Deeper exploration THE deep sea is about to yield more of its secrets. The Nekton alliance, launched this week, brings together more than 30 international organisations from the fields of science, technology and business to try to learn more about Earth’s final frontier. “We know more about the surface of Mars and the moon than we do about our own seabed,” says principal scientist Alex Rogers at the University of Oxford.

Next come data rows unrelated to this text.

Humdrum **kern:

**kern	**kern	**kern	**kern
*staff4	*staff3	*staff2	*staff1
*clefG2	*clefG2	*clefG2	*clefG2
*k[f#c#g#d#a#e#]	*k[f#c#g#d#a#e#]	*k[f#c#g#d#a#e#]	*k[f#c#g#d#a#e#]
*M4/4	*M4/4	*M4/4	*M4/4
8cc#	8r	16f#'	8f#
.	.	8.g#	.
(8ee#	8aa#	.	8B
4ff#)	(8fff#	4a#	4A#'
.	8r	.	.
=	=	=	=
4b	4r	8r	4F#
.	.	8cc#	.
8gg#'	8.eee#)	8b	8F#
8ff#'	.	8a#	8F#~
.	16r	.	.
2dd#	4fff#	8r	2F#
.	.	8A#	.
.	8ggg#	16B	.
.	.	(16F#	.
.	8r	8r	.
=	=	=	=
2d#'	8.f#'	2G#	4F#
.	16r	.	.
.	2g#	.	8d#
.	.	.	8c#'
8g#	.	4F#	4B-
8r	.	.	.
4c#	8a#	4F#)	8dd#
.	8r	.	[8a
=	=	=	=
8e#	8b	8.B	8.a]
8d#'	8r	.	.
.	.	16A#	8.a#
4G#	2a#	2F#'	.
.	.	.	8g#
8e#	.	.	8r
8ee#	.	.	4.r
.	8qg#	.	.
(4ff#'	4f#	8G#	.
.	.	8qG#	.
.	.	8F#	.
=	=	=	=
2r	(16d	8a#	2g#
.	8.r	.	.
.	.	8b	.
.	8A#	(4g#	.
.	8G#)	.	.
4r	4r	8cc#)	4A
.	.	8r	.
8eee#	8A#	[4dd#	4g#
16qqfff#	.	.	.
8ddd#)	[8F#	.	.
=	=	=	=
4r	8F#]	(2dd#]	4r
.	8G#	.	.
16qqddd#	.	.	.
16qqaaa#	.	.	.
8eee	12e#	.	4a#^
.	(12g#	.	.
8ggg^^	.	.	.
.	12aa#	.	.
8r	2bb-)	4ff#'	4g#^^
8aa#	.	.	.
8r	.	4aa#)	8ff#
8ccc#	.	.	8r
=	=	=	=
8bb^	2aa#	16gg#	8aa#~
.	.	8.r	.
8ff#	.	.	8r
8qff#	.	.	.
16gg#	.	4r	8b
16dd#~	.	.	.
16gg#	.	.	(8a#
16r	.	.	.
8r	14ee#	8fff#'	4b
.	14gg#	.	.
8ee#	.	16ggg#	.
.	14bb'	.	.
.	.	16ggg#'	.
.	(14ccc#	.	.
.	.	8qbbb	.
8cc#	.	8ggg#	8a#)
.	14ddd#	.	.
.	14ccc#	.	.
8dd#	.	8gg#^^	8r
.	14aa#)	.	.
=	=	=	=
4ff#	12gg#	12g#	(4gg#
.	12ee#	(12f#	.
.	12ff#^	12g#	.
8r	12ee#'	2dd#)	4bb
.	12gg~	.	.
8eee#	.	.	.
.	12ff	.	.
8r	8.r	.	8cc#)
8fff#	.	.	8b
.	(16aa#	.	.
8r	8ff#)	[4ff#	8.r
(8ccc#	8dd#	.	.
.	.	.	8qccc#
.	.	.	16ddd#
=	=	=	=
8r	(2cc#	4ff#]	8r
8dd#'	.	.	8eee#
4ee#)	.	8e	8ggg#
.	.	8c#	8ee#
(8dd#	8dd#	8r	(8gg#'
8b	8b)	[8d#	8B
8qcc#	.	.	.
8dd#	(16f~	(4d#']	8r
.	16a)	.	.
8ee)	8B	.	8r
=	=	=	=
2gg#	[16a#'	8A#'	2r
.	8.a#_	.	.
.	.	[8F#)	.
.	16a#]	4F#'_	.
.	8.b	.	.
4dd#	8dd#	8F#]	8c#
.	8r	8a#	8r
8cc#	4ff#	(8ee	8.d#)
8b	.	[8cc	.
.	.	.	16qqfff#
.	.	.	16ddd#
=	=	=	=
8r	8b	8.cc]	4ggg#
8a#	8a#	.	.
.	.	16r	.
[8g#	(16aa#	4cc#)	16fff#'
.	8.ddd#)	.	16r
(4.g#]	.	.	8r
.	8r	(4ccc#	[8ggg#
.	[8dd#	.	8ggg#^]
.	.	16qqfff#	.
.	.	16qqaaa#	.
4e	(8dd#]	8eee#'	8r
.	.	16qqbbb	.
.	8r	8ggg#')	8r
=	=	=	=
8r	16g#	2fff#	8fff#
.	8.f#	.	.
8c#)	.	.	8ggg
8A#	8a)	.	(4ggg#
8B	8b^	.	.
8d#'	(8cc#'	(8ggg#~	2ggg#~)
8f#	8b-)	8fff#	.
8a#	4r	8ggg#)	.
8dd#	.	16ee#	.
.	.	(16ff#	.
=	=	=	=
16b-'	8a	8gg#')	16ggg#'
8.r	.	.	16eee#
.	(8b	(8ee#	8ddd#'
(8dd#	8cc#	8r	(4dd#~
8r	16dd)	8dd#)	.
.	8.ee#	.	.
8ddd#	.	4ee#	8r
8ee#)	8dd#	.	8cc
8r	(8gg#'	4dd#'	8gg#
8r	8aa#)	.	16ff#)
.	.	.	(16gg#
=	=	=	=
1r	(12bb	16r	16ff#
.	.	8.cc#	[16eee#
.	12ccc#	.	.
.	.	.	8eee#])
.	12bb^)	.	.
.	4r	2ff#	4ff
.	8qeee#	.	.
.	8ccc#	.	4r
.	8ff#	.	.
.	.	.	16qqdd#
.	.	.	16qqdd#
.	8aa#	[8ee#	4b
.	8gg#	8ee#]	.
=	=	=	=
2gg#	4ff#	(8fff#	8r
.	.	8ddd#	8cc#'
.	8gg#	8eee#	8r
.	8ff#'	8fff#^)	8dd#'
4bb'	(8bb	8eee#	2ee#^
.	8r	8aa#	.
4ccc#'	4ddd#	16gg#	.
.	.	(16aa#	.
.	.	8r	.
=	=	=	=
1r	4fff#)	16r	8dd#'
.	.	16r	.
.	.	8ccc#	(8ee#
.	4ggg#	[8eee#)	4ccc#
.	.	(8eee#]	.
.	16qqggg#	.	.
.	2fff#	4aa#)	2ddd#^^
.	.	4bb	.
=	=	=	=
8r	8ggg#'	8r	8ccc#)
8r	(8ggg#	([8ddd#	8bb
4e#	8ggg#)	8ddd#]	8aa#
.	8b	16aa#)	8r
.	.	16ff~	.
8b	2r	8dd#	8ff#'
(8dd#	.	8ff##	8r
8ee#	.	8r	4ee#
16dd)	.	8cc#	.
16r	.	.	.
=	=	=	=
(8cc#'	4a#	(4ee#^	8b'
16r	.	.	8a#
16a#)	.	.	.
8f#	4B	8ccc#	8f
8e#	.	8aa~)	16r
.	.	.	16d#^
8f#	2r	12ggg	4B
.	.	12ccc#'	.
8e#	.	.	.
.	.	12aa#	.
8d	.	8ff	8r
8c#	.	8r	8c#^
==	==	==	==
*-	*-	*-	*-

The alliance’s XL Catlin Deep Ocean Survey will kick off with dives in Bermuda this month, using both manned and autonomous submersibles. Rogers says such increasingly sophisticated craft are giving us unprecedented access to the deep sea. “We see a great need to learn, and we now have the technology to do it.” Nekton’s ultimate aim is to diagnose the health of waters below 200 metres, to better inform policy decisions on protecting these habitats.
Tesla: accidents will get rarer THE first death in an autonomous car has occurred. According to the US road safety administration, Joshua Brown was killed in Florida in May after his Tesla Model S hit a truck while in autopilot mode. Brown was on a highway when the truck joined the road from a cross street. Unable to pick out the white truck against the bright sky, the self-driving system failed to brake. Florida police found a DVD player in the car, but it is not known if Brown
was watching a movie at the time. Tesla said the accident was a tragic loss. “As more real-world miles accumulate and the software logic accounts for rare events, the probability of injury will keep decreasing,” it said in a statement. The fatality will raise tough questions about the safety of semi-autonomous cars but should not be seen as an indictment, says Hussein Dia of Swinburne University of Technology in Australia.